Problem Let $a,b$ be integers, and let $m,n$ be positive integers. Show that if
$a | (-b+2n)$ then $a \nmid (3b +7m)$ or $a \leq 6n+7m$.
Thoughts:
By contradiction, if $a | (3b+7m)$ and $a>6n+7m$.
If $a>(6n+7m)$ then $a \nmid 6n+7m$ since $m,n$ are positive.
I'm not really sure how to proceed. Hints appreciated.
Example:
Suppose $a=b=1$, and $m=n=2$, then $1$ does divide $3b+7m=3(1)+7(2)=17$ but $a=1 < 6(2)+7(2)=26$, ok this works.
The role of $m$ seems a bit unclear to me. For instance I could try to find a multiple of $(2b+7m)$ added to some multiple of $(6n+7m)$ that is divisible by $a$, that would somehow contradict that $a$ divides $(-b+2n)$, but not sure how.
Best Answer
Logically Equivalent to show the following: If $a|(-b +2n)$ and $a|(3b+7m)$, then $a \le (6n+7m)$.

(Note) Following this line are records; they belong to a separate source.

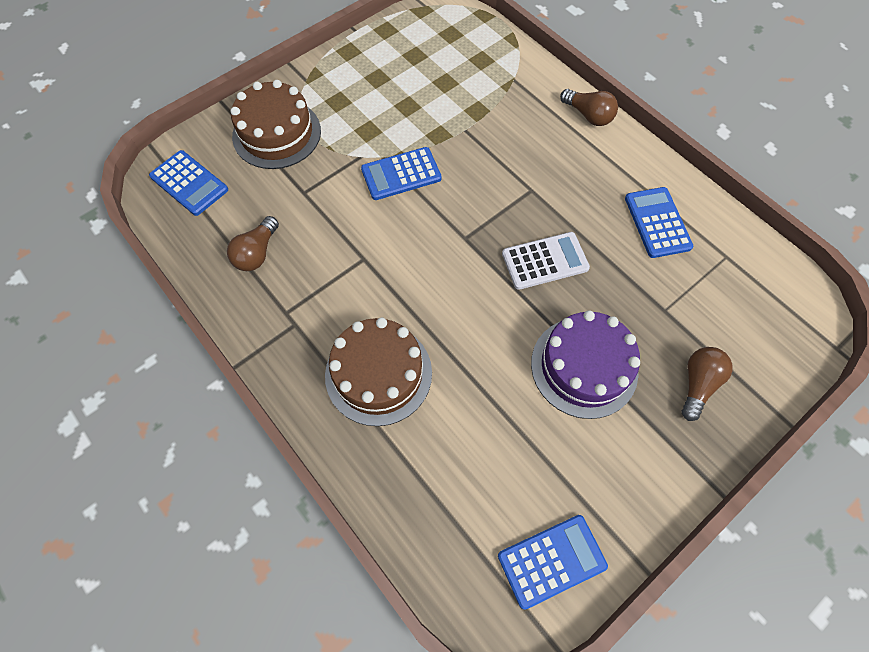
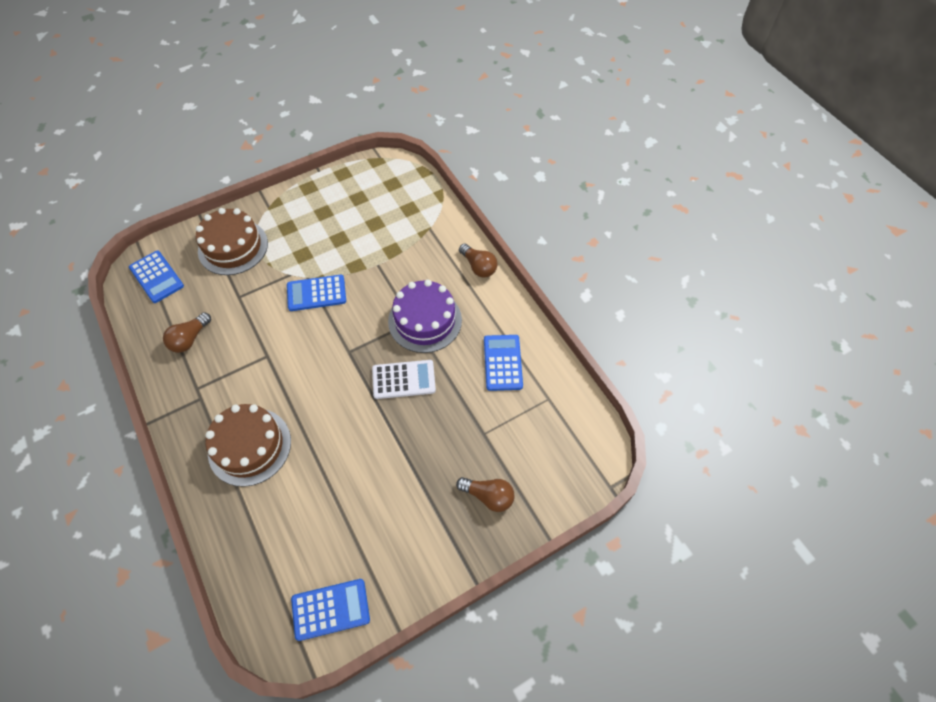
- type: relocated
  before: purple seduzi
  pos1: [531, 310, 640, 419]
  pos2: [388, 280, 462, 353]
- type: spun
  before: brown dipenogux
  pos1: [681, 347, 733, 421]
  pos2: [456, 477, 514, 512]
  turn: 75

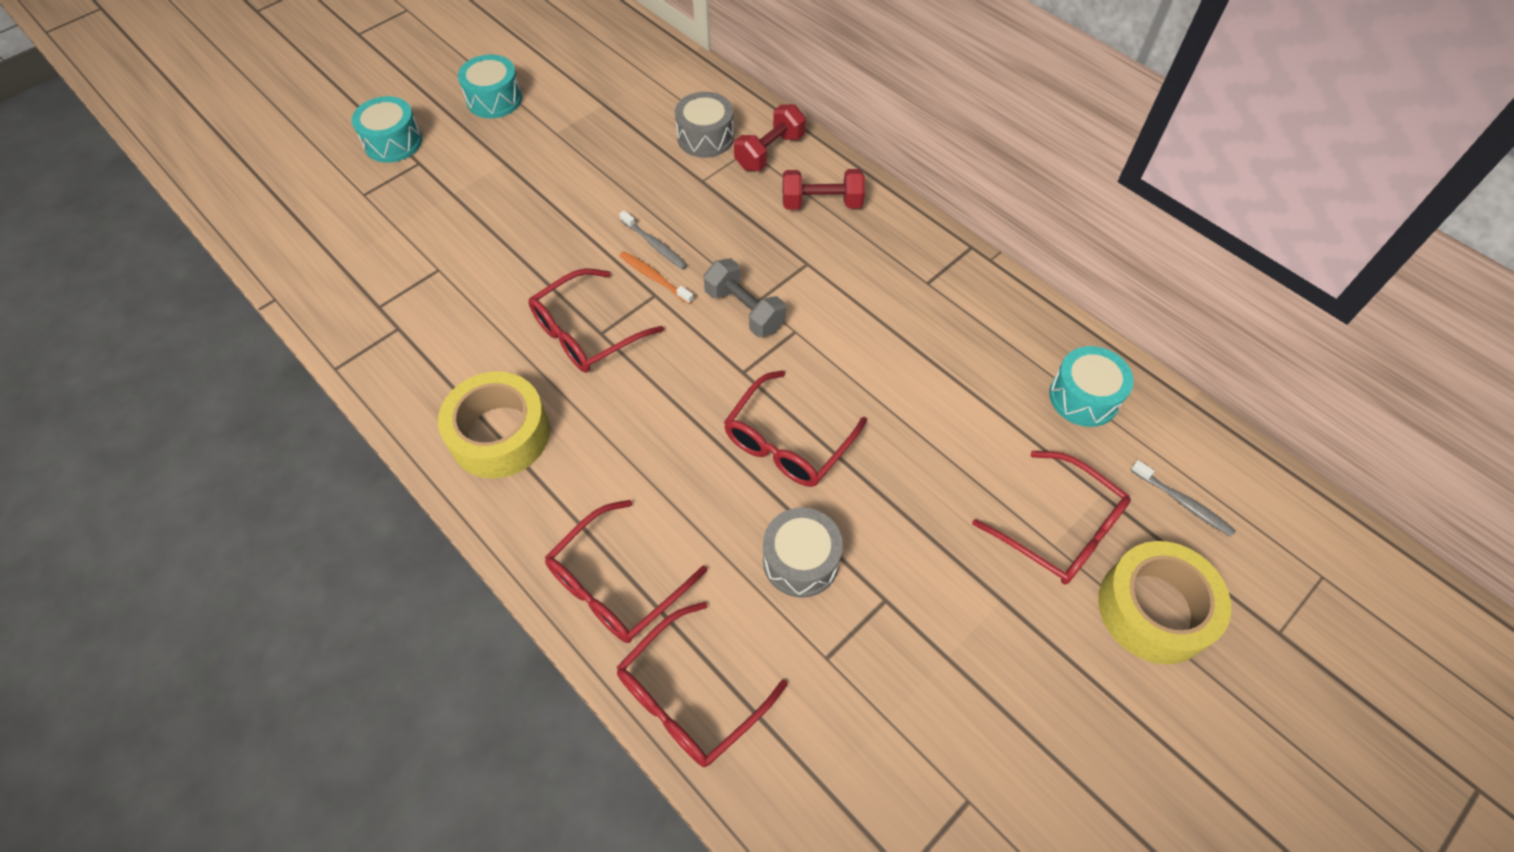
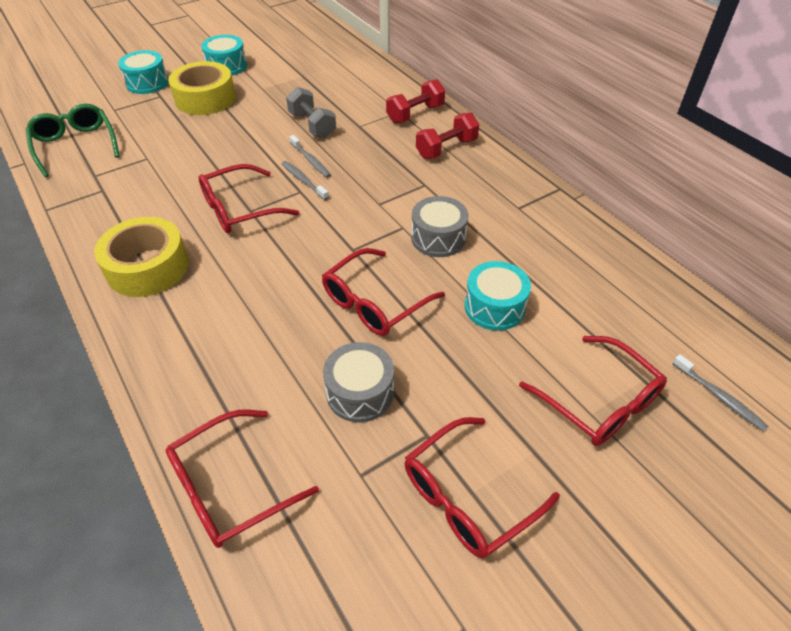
- type: relocated
  before: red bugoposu
  pos1: [545, 500, 707, 643]
  pos2: [405, 417, 560, 559]
- type: colour
  before: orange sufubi
  after: grey sufubi
  pos1: [619, 251, 694, 304]
  pos2: [282, 161, 329, 200]
- type: relocated
  before: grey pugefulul
  pos1: [675, 92, 734, 158]
  pos2: [411, 196, 469, 257]
- type: relocated
  before: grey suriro
  pos1: [704, 258, 786, 337]
  pos2: [286, 87, 336, 138]
- type: spun
  before: red suriro
  pos1: [782, 169, 865, 210]
  pos2: [416, 112, 479, 159]
  turn: -45
- type: relocated
  before: turquoise pugefulul
  pos1: [1049, 346, 1134, 427]
  pos2: [465, 261, 531, 331]
- type: relocated
  before: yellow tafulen
  pos1: [1098, 541, 1231, 664]
  pos2: [168, 61, 236, 115]
- type: appeared
  after: green bugoposu
  pos2: [26, 103, 120, 177]

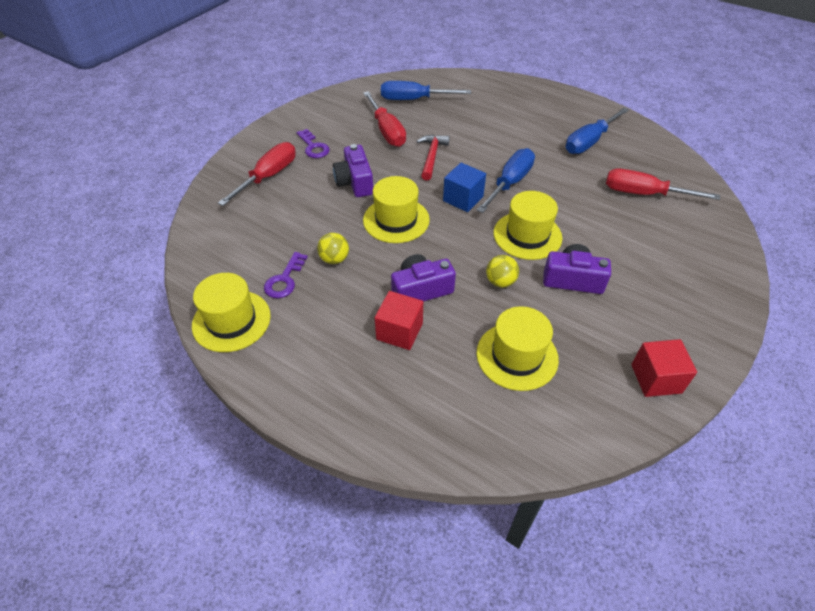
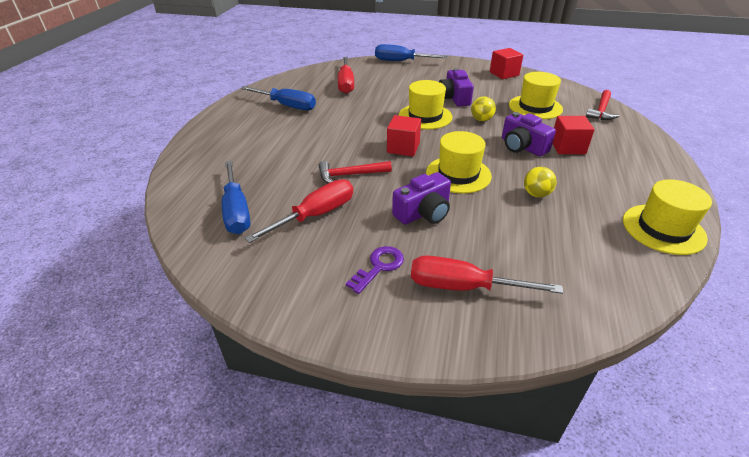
- type: missing
  before: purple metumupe
  pos1: [264, 252, 308, 298]
- type: colour
  before: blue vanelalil
  after: red vanelalil
  pos1: [443, 163, 486, 212]
  pos2: [387, 115, 421, 156]
- type: relocated
  before: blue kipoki
  pos1: [477, 148, 535, 213]
  pos2: [375, 44, 448, 61]
- type: appeared
  after: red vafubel
  pos2: [586, 90, 619, 120]

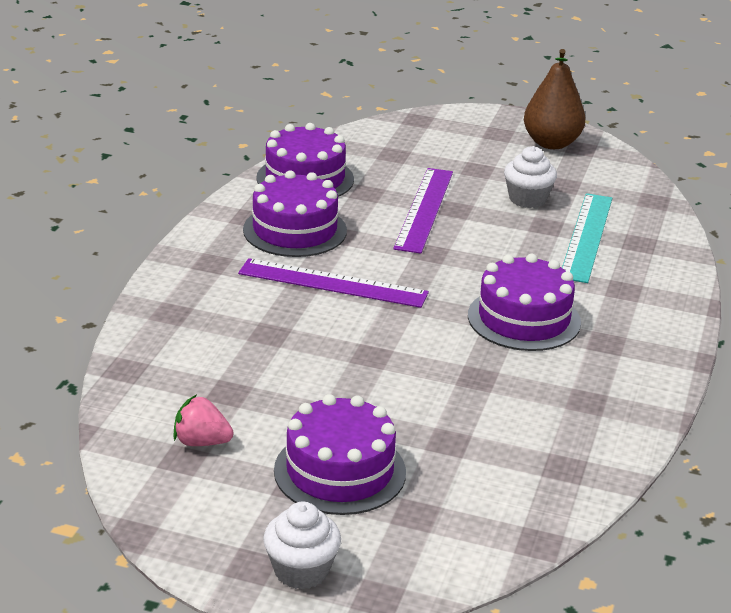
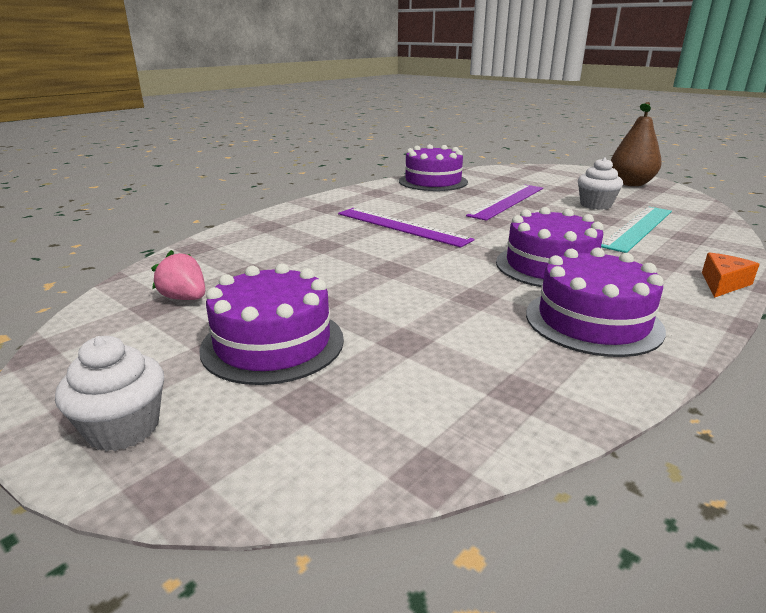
- type: relocated
  before: purple seduzi
  pos1: [243, 170, 347, 257]
  pos2: [526, 248, 666, 357]
- type: appeared
  after: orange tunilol
  pos2: [702, 252, 760, 298]

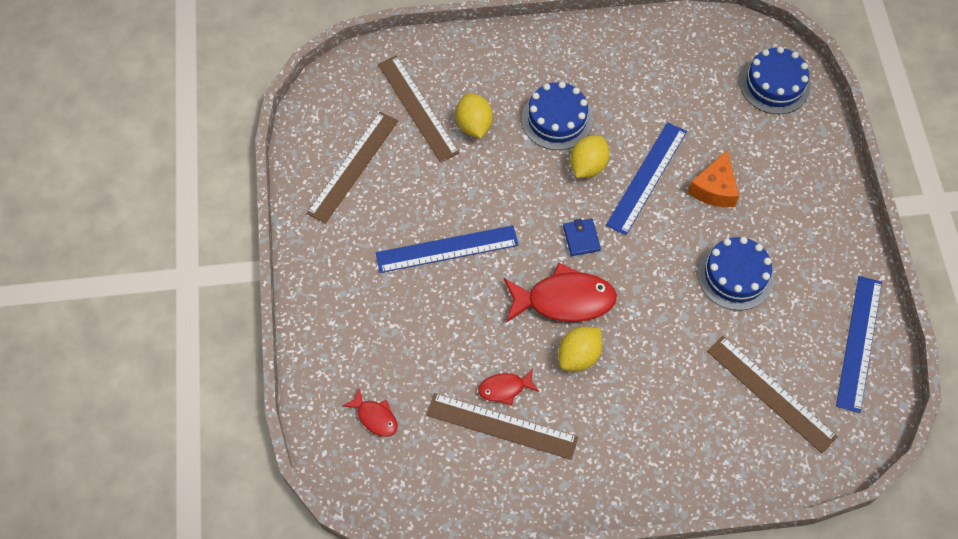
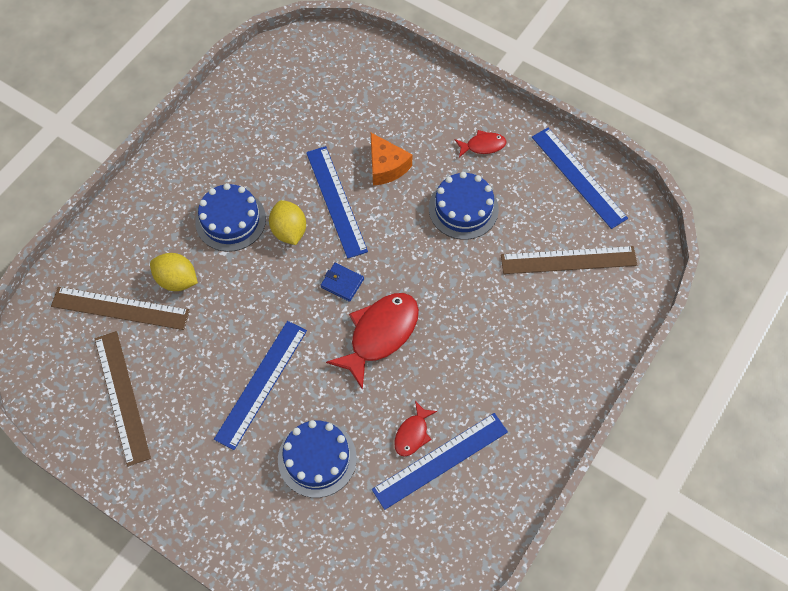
- type: relocated
  before: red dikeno
  pos1: [342, 389, 398, 437]
  pos2: [455, 130, 506, 157]
- type: colour
  before: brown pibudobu
  after: blue pibudobu
  pos1: [427, 393, 578, 460]
  pos2: [372, 413, 508, 510]
- type: missing
  before: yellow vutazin
  pos1: [558, 327, 603, 371]
- type: relocated
  before: blue seduzi
  pos1: [740, 47, 811, 114]
  pos2: [278, 420, 357, 498]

So we show this next. To this end note the following: if $a|(-b+2n)$ then $a|3(-b+2n)=-3b+6n$. So $a$ divides both $-3b+6n$ and $3b+7m$, so $a$ divides the sum of these two integers which is $6n+7m$. But then if $a$ divides $6n+7m$ then $a$ must be no larger than $6n+7m$.